Sei persone indagate a Cosenza con l’ipotesi di abuso d’ufficio nell’ambito di una inchiesta che ha portato la Guardia di finanza a perquisire la sede del Comune per acquisire documenti utili ad eseguire accertamenti su alcuni affidamenti diretti fatti dall’Ente negli ultimi quattro anni.
Le indagini, in particolare, riguarderebbero in particolare alcuni dirigenti del Comune di Cosenza e titolari di alcune ditte per presunte irregolarità nelle modalità di assegnazione dei lavori: attraverso il sistema della frammentazione, infatti, sarebbe stato possibile assegnare in maniera diretta le attività (aggirando così il problema della soglia minima di 40.000 euro, dopo la quale è imposta una gara d’appalto pubblica).
La notizia, che arriva negli ultimi giorni di campagna elettorale prima del 5 giugno, ha gettato scompiglio tra i candidati che si sono affrettati a commentare.
“Si tratta di una vicenda frutto del clima avvelenato che da tempo si sta creando attorno alle elezioni comunali della nostra città” ha spiegato in particolare il sindaco uscente Mario Occhiuto. Tra gli indagati ci sarebbe anche il suo ex capo di gabinetto e due dirigenti dell’Ente. “Dal canto mio – prosegue – non posso che ribadire la massima fiducia verso la magistratura che, in seguito a esposti e denunce continue, deve obbligatoriamente svolgere tutti gli accertamenti del caso. Così come ho piena fiducia verso i dirigenti e verso il mio ex capo di gabinetto che conosco fin da quando ero ragazzo e del quale posso affermare in maniera assoluta che si contraddistingue per un’integerrima onestà. È altrettanto evidente, poi, che questi episodi con tanto risalto mediatico si inquadrano in un clima di veleni, di caccia alle streghe, di fango, costruito ad arte, da mesi, ad opera di blog pseudo giornalistici i cui ispiratori proprio nei giorni scorsi sono stati rinviati a giudizio per diffamazione e stalking nei miei confronti. Un clima che viene puntualmente cavalcato dai candidati miei competitor sempre pronti ad attaccare la mia persona, ma silenti quando si tratta di ricordare, ad esempio, che il capo di gabinetto del presidente della Regione Calabria risulta indagato. Insomma, come sempre, una doppia morale. Io proseguo serenamente nella mia campagna elettorale rendendo conto a testa alta ai cittadini di ciò che ha realizzato il mio Esecutivo e su ciò che si potrà ancora fare per rendere Cosenza più bella”.

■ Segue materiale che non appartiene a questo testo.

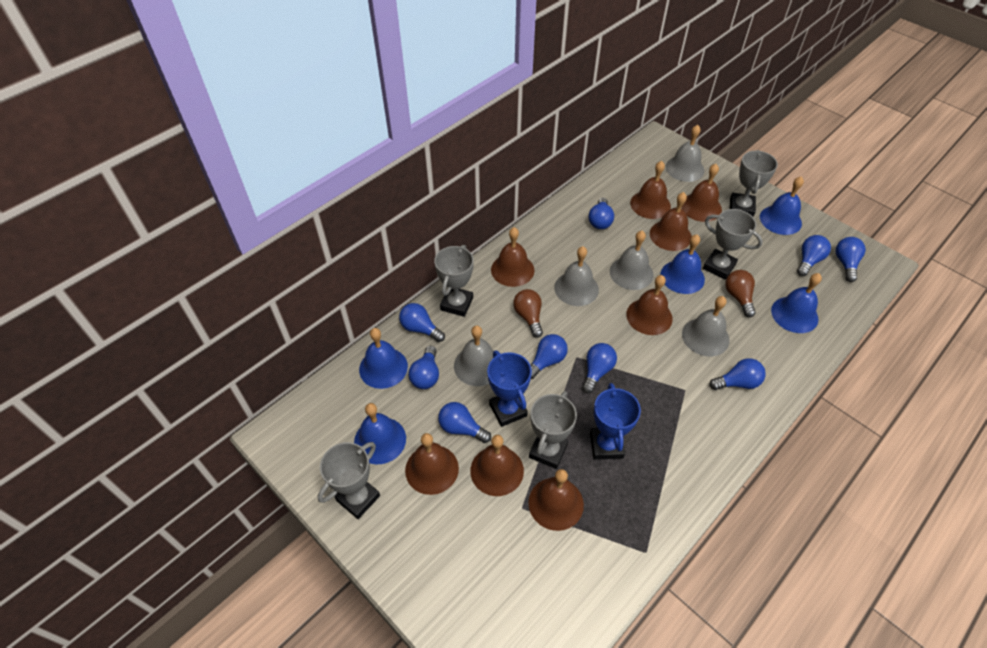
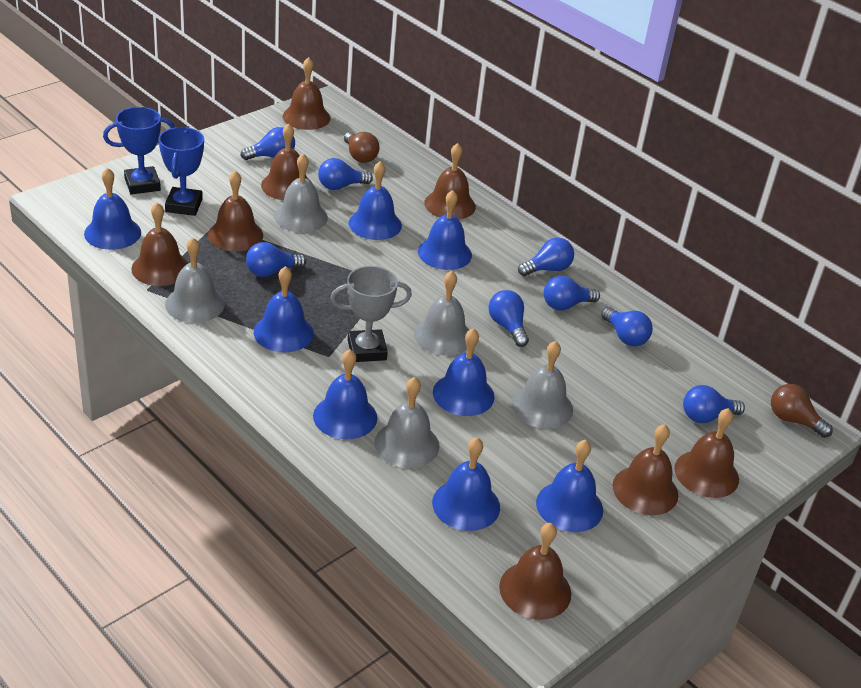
blue bell: [354,403,406,464] [359,328,408,389] [660,234,705,294] [760,176,804,235] [771,273,822,333] = 5 -> [84,168,141,250] [254,266,314,352] [313,349,377,439] [349,161,402,240] [418,190,472,270] [432,437,500,531] [433,328,495,416] [536,439,603,532] = 8
blue light bulb: [399,303,445,342] [408,346,439,389] [438,402,491,443] [530,334,568,379] [582,343,617,393] [589,198,614,229] [710,358,766,390] [797,235,831,276] [836,237,866,282] = 9 -> [241,127,295,160] [246,242,306,277] [318,158,373,190] [489,290,529,347] [518,237,574,276] [544,276,600,311] [601,307,653,346] [683,385,745,423] = 8
grey trophy: [318,442,380,519] [434,245,474,317] [529,391,577,469] [703,209,763,280] [730,150,778,217] = 5 -> [330,266,412,362] = 1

Dal canto loro, gli esponenti del Pd calabrese hanno risposto andando all’attacco: “La notizia della perquisizione da parte della Guardia di finanza negli uffici del Comune di Cosenza nell’ambito di un’inchiesta in merito a presunte `ditte amiche´ a Palazzo dei Bruzi, non ci sorprende”.
“La situazione del Comune cosentino – scrivono in una nota Ernesto Magorno, deputato del Pd e segretario regionale del partito, e Luigi Guglielmelli, segretario provinciale – è stata anche oggetto di una nostra interrogazione parlamentare che è rimasta fin qui senza risposta. Siamo certi che la magistratura e le forze di polizia andranno fino in fondo con le indagini. Siamo anche sicuri che i cittadini terranno conto nel voto per le prossime elezioni amministrative di quanto sta succedendo a palazzo dei Bruzi e volteranno pagina”.